Texto do exercício:
Antes de optar por Luxemburgo, a Victoire Brasil Investimentos analisou outras praças. O gestor independente tinha um fundo de ações sediado em Cayman voltado para investidores institucionais europeus. “A crise não provocou resgates do fundo, mas os aplicadores não se dispuseram a colocar mais recursos”, observa Caminada. A saída foi estudar alternativas para sediar um fundo na Europa. Além de Luxemburgo, a Irlanda entrou no foco, porque é a segunda maior praça europeia de fundos de investimento (com aproximadamente € 987 bilhões em fundos domiciliados, ante os € 2 trilhões de Luxemburgo). As duas localidades têm exigências semelhantes, como a necessidade de divulgar as cotas pelo menos duas vezes por mês — ou, dependendo do produto, diariamente. As carteiras dos fundos não são reveladas para os investidores, pois são consideradas indicativas da estratégia do gestor. (Fica aqui o reconhecimento à transparência da regulamentação brasileira, que exige a divulgação diária das cotas e permite a consulta da carteira pelo cotista.)

[Registros de dados armazenados]
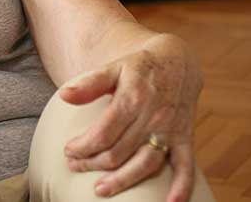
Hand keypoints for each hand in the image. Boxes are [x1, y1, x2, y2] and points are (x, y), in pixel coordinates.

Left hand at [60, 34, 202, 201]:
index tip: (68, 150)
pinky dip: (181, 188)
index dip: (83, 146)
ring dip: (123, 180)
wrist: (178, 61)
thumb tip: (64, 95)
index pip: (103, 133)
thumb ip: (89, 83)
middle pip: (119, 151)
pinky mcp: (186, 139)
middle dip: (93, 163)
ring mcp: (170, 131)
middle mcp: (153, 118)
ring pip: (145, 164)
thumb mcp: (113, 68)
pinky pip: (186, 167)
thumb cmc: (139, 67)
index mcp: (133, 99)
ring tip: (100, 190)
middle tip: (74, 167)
--
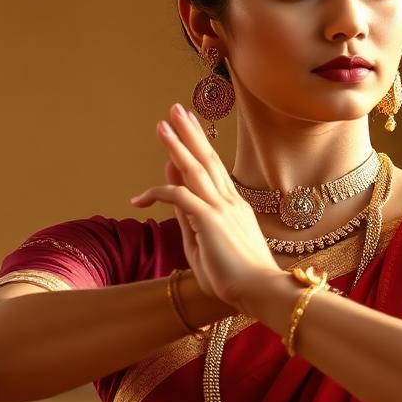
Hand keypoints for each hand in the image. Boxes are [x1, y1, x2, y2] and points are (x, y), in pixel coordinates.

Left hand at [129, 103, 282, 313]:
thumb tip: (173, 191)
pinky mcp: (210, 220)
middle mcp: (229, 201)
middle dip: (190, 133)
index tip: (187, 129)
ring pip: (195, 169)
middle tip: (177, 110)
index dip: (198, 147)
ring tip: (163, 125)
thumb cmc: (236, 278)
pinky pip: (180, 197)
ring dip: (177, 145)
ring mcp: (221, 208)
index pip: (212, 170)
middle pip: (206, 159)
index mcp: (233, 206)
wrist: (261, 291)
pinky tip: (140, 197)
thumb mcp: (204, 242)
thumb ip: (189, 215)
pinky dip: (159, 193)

Item de trabalho 1:
Indique se cada afirmação abaixo está de acordo com o texto do exercício, respondendo sim ou não e citando literalmente as palavras do texto que decidem a questão: (a) o fundo da Victoire sediado em Cayman sofreu resgates com a crise; (b) a Irlanda é a segunda maior praça europeia de fundos de investimento; (c) em Luxemburgo e na Irlanda, as carteiras dos fundos são reveladas aos investidores.
Item de trabalho 2:
Prossiga com o texto sobre a escolha de Luxemburgo pela Victoire Brasil Investimentos, a partir da última frase apresentada.

Resposta do exercício 1:
(a) Não: “A crise não provocou resgates do fundo”.
(b) Sim: “a Irlanda entrou no foco, porque é a segunda maior praça europeia de fundos de investimento”.
(c) Não: “As carteiras dos fundos não são reveladas para os investidores”.

Resposta do exercício 2:
Caminada conta que a constituição do fundo na Irlanda era mais rápida e barata, mas o país não é percebido de forma tão segura quanto Luxemburgo. Montar um fundo no grão–ducado demora pelo menos seis meses, enquanto na terra do escritor James Joyce e da cerveja Guiness, cerca de três meses. Descobrir o melhor caminho foi um processo caro, que consumiu tempo e dedicação da gestora. Além de gastar com advogados e com a contratação de prestadores de serviço, foi necessário aumentar o capital próprio. Mas o investimento fez sentido, porque 80% do R$ 1,3 bilhão gerido pela Victoire é de investidores estrangeiros — europeus, na maioria.

O fundo foi constituído como um UCITS, a estrutura mais conservadora, que pode receber aportes de investidores de varejo. Os UCITSs são proibidos de operar com alavancagem e têm regras rígidas de diversificação de carteira: nenhum papel pode representar mais que 10% do portfólio, e, somadas, as participações superiores a 5% não podem ultrapassar 40% do patrimônio. Grande parte dos UCITS é constituída como SICAV (Société d’investissement à capital variable) ou SICAF (Société d’investissement à capital fixe). O Victoire Brasil Select Fund, por exemplo, é uma SICAV.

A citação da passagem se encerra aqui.